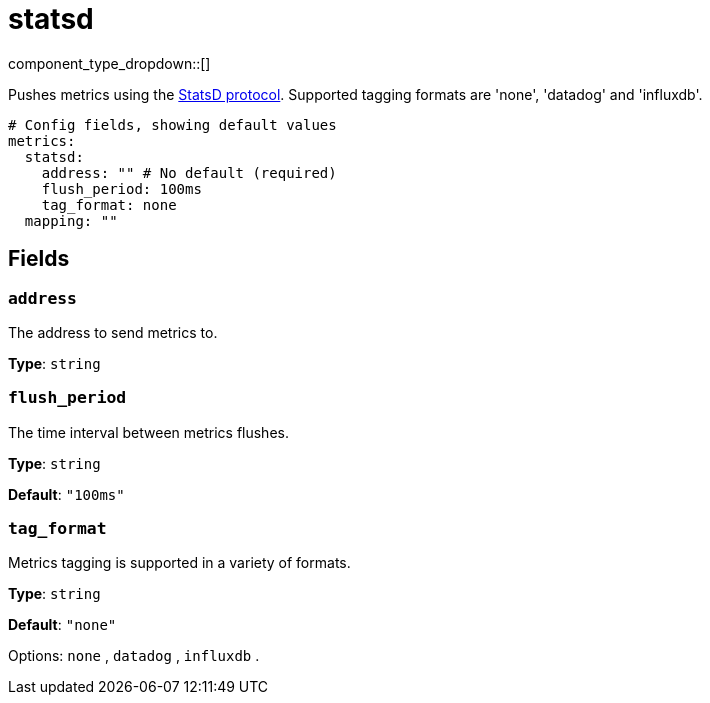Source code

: = statsd
:type: metrics
:status: stable



////
     THIS FILE IS AUTOGENERATED!

     To make changes, edit the corresponding source file under:

     https://github.com/redpanda-data/connect/tree/main/internal/impl/<provider>.

     And:

     https://github.com/redpanda-data/connect/tree/main/cmd/tools/docs_gen/templates/plugin.adoc.tmpl
////

// © 2024 Redpanda Data Inc.


component_type_dropdown::[]


Pushes metrics using the https://github.com/statsd/statsd[StatsD protocol^]. Supported tagging formats are 'none', 'datadog' and 'influxdb'.

```yml
# Config fields, showing default values
metrics:
  statsd:
    address: "" # No default (required)
    flush_period: 100ms
    tag_format: none
  mapping: ""
```

== Fields

=== `address`

The address to send metrics to.


*Type*: `string`


=== `flush_period`

The time interval between metrics flushes.


*Type*: `string`

*Default*: `"100ms"`

=== `tag_format`

Metrics tagging is supported in a variety of formats.


*Type*: `string`

*Default*: `"none"`

Options:
`none`
, `datadog`
, `influxdb`
.


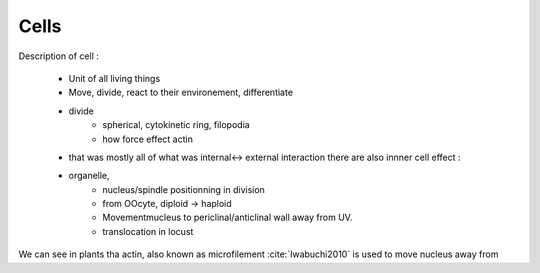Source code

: .. Cells

Cells
=====

Description of cell : 

    - Unit of all living things
    - Move, divide, react to their environement, differentiate
    - divide
        - spherical, cytokinetic ring, filopodia
        - how force effect actin
    - that was mostly all of what was internal<-> external interaction there are also innner cell effect :
    - organelle, 
        - nucleus/spindle positionning in division
        - from OOcyte, diploid -> haploid
        - Movementmucleus to periclinal/anticlinal wall away from UV. 
        - translocation in locust
        

We can see in plants tha actin, also known as microfilement :cite:`Iwabuchi2010` is used to move nucleus away from 



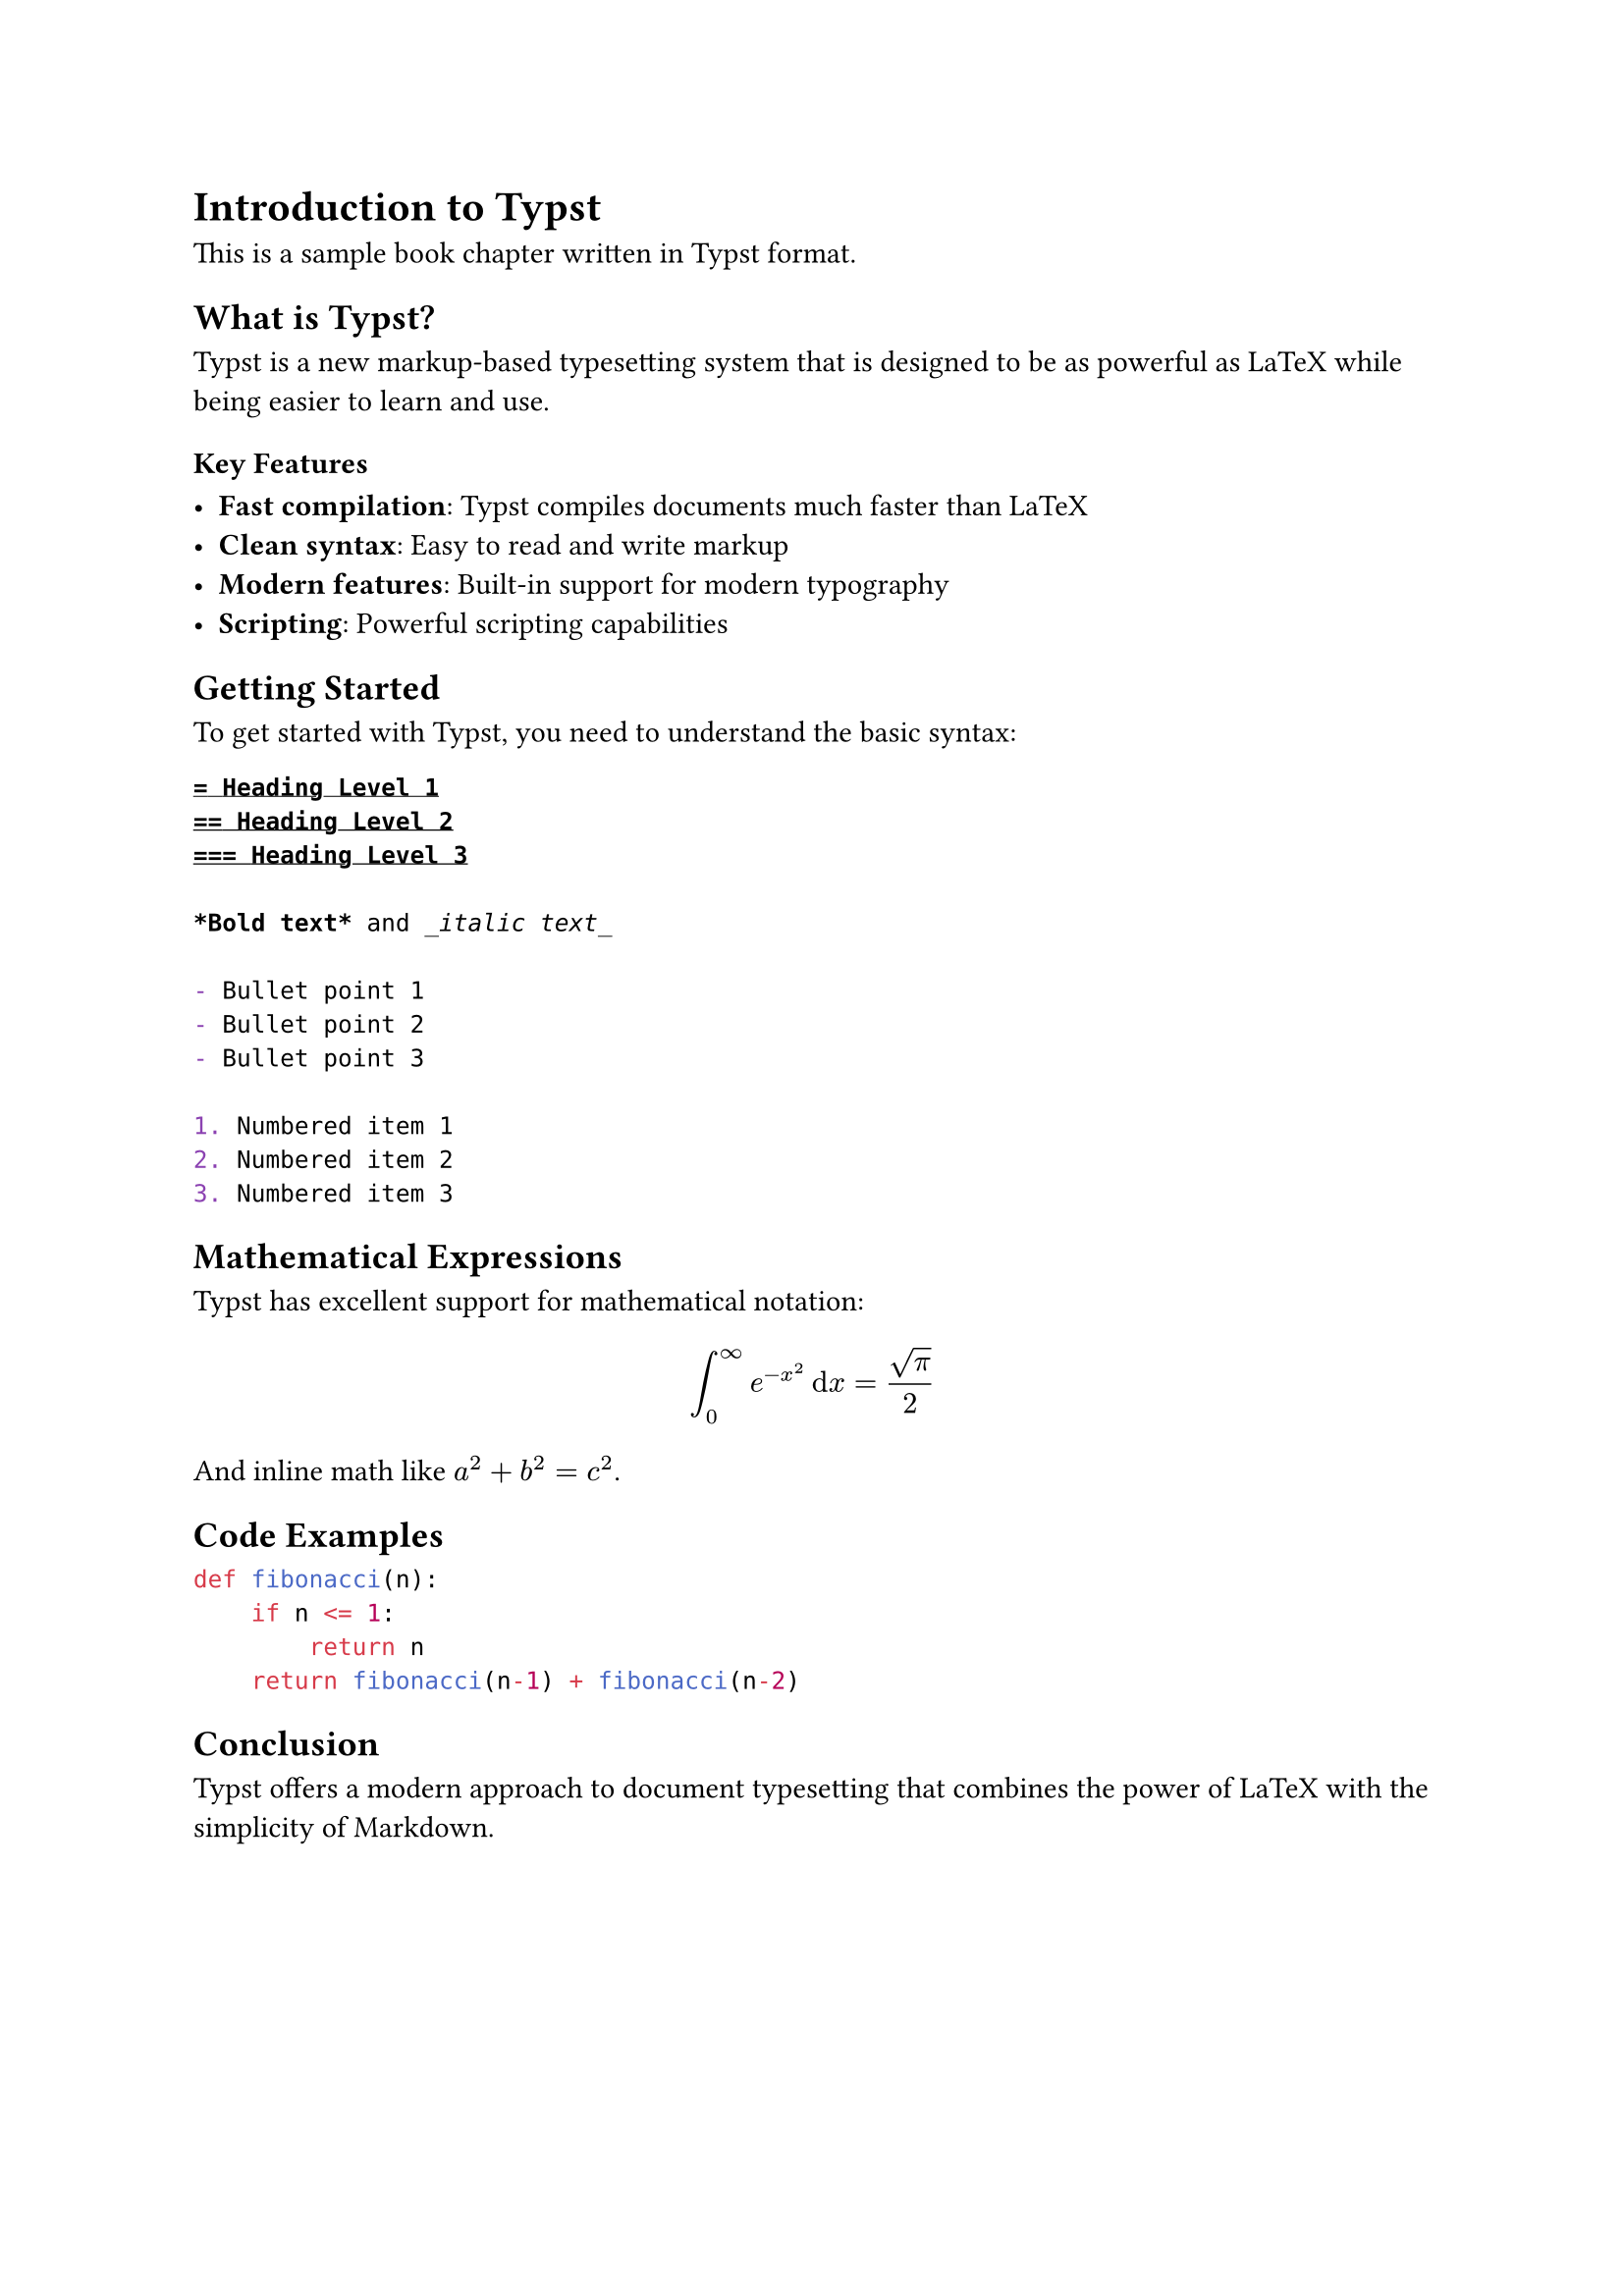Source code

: #metadata((
  title: "Introduction to Typst",
  author: "Sample Author",
  desc: "A comprehensive introduction to the Typst typesetting system",
  date: "2024-01-15",
))<frontmatter>

= Introduction to Typst

This is a sample book chapter written in Typst format.

== What is Typst?

Typst is a new markup-based typesetting system that is designed to be as powerful as LaTeX while being easier to learn and use.

=== Key Features

- *Fast compilation*: Typst compiles documents much faster than LaTeX
- *Clean syntax*: Easy to read and write markup
- *Modern features*: Built-in support for modern typography
- *Scripting*: Powerful scripting capabilities

== Getting Started

To get started with Typst, you need to understand the basic syntax:

```typ
= Heading Level 1
== Heading Level 2
=== Heading Level 3

*Bold text* and _italic text_

- Bullet point 1
- Bullet point 2
- Bullet point 3

1. Numbered item 1
2. Numbered item 2
3. Numbered item 3
```

== Mathematical Expressions

Typst has excellent support for mathematical notation:

$ integral_0^infinity e^(-x^2) dif x = sqrt(pi)/2 $

And inline math like $a^2 + b^2 = c^2$.

== Code Examples

```python
def fibonacci(n):
    if n <= 1:
        return n
    return fibonacci(n-1) + fibonacci(n-2)
```

== Conclusion

Typst offers a modern approach to document typesetting that combines the power of LaTeX with the simplicity of Markdown.

#pagebreak()

= Chapter 2: Advanced Features

This would be the beginning of the next chapter...
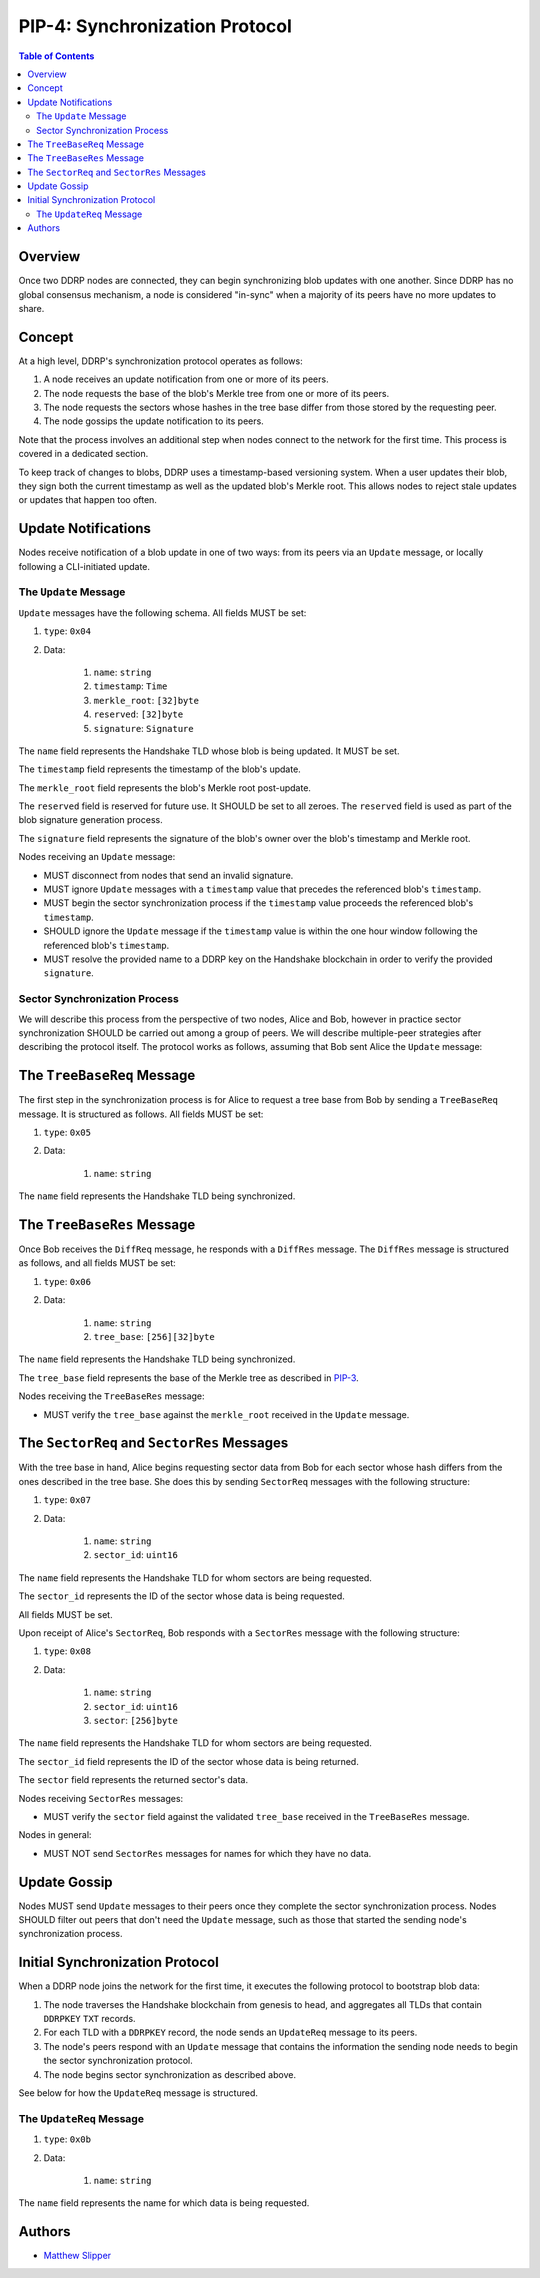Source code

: PIP-4: Synchronization Protocol
===============================

.. contents:: Table of Contents
   :local:

Overview
########

Once two DDRP nodes are connected, they can begin synchronizing blob updates with one another. Since DDRP has no global consensus mechanism, a node is considered "in-sync" when a majority of its peers have no more updates to share.

Concept
#######

At a high level, DDRP's synchronization protocol operates as follows:

1. A node receives an update notification from one or more of its peers.
2. The node requests the base of the blob's Merkle tree from one or more of its peers.
3. The node requests the sectors whose hashes in the tree base differ from those stored by the requesting peer.
4. The node gossips the update notification to its peers.

Note that the process involves an additional step when nodes connect to the network for the first time. This process is covered in a dedicated section.

To keep track of changes to blobs, DDRP uses a timestamp-based versioning system. When a user updates their blob, they sign both the current timestamp as well as the updated blob's Merkle root. This allows nodes to reject stale updates or updates that happen too often.

Update Notifications
####################

Nodes receive notification of a blob update in one of two ways: from its peers via an ``Update`` message, or locally following a CLI-initiated update.

The ``Update`` Message
**********************

``Update`` messages have the following schema. All fields MUST be set:

#. ``type``: ``0x04``
#. Data:

    #. ``name``: ``string``
    #. ``timestamp``: ``Time``
    #. ``merkle_root``: ``[32]byte``
    #. ``reserved``: ``[32]byte``
    #. ``signature``: ``Signature``

The ``name`` field represents the Handshake TLD whose blob is being updated. It MUST be set.

The ``timestamp`` field represents the timestamp of the blob's update.

The ``merkle_root`` field represents the blob's Merkle root post-update.

The ``reserved`` field is reserved for future use. It SHOULD be set to all zeroes. The ``reserved`` field is used as part of the blob signature generation process.

The ``signature`` field represents the signature of the blob's owner over the blob's timestamp and Merkle root.

Nodes receiving an ``Update`` message:

- MUST disconnect from nodes that send an invalid signature.
- MUST ignore ``Update`` messages with a ``timestamp`` value that precedes the referenced blob's ``timestamp``.
- MUST begin the sector synchronization process if the ``timestamp`` value proceeds the referenced blob's ``timestamp``.
- SHOULD ignore the ``Update`` message if the ``timestamp`` value is within the one hour window following the referenced blob's ``timestamp``.
- MUST resolve the provided name to a DDRP key on the Handshake blockchain in order to verify the provided ``signature``.

Sector Synchronization Process
******************************

We will describe this process from the perspective of two nodes, Alice and Bob, however in practice sector synchronization SHOULD be carried out among a group of peers. We will describe multiple-peer strategies after describing the protocol itself. The protocol works as follows, assuming that Bob sent Alice the ``Update`` message:

The ``TreeBaseReq`` Message
###########################

The first step in the synchronization process is for Alice to request a tree base from Bob by sending a ``TreeBaseReq`` message. It is structured as follows. All fields MUST be set:

#. ``type``: ``0x05``
#. Data:

	 #. ``name``: ``string``

The ``name`` field represents the Handshake TLD being synchronized.

The ``TreeBaseRes`` Message
###########################

Once Bob receives the ``DiffReq`` message, he responds with a ``DiffRes`` message. The ``DiffRes`` message is structured as follows, and all fields MUST be set:

#. ``type``: ``0x06``
#. Data:

	#. ``name``: ``string``
	#. ``tree_base``: ``[256][32]byte``

The ``name`` field represents the Handshake TLD being synchronized.

The ``tree_base`` field represents the base of the Merkle tree as described in `PIP-3`_.

Nodes receiving the ``TreeBaseRes`` message:

- MUST verify the ``tree_base`` against the ``merkle_root`` received in the ``Update`` message.

The ``SectorReq`` and ``SectorRes`` Messages
############################################

With the tree base in hand, Alice begins requesting sector data from Bob for each sector whose hash differs from the ones described in the tree base. She does this by sending ``SectorReq`` messages with the following structure:

#. ``type``: ``0x07``
#. Data:

	 #. ``name``: ``string``
	 #. ``sector_id``: ``uint16``

The ``name`` field represents the Handshake TLD for whom sectors are being requested.

The ``sector_id`` represents the ID of the sector whose data is being requested.

All fields MUST be set.

Upon receipt of Alice's ``SectorReq``, Bob responds with a ``SectorRes`` message with the following structure:

#. ``type``: ``0x08``
#. Data:

	 #. ``name``: ``string``
	 #. ``sector_id``: ``uint16``
	 #. ``sector``: ``[256]byte``

The ``name`` field represents the Handshake TLD for whom sectors are being requested.

The ``sector_id`` field represents the ID of the sector whose data is being returned.

The ``sector`` field represents the returned sector's data.

Nodes receiving ``SectorRes`` messages:

- MUST verify the ``sector`` field against the validated ``tree_base`` received in the ``TreeBaseRes`` message.

Nodes in general:

- MUST NOT send ``SectorRes`` messages for names for which they have no data.

Update Gossip
#############

Nodes MUST send ``Update`` messages to their peers once they complete the sector synchronization process. Nodes SHOULD filter out peers that don't need the ``Update`` message, such as those that started the sending node's synchronization process.

Initial Synchronization Protocol
################################

When a DDRP node joins the network for the first time, it executes the following protocol to bootstrap blob data:

1. The node traverses the Handshake blockchain from genesis to head, and aggregates all TLDs that contain ``DDRPKEY`` ``TXT`` records.
2. For each TLD with a ``DDRPKEY`` record, the node sends an ``UpdateReq`` message to its peers.
3. The node's peers respond with an ``Update`` message that contains the information the sending node needs to begin the sector synchronization protocol.
4. The node begins sector synchronization as described above.

See below for how the ``UpdateReq`` message is structured.

The ``UpdateReq`` Message
*************************

#. ``type``: ``0x0b``
#. Data:

	 #. ``name``: ``string``

The ``name`` field represents the name for which data is being requested.


Authors
#######

- `Matthew Slipper`_

.. _PIP-3: /spec/pip-3.html
.. _Matthew Slipper: https://www.matthewslipper.com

_____

▸ **Task item**
Copy out each line of the listing where the string "TreeBaseRes" appears.

▸ **Task result**
The ``TreeBaseRes`` Message
Nodes receiving the ``TreeBaseRes`` message:
- MUST verify the ``sector`` field against the validated ``tree_base`` received in the ``TreeBaseRes`` message.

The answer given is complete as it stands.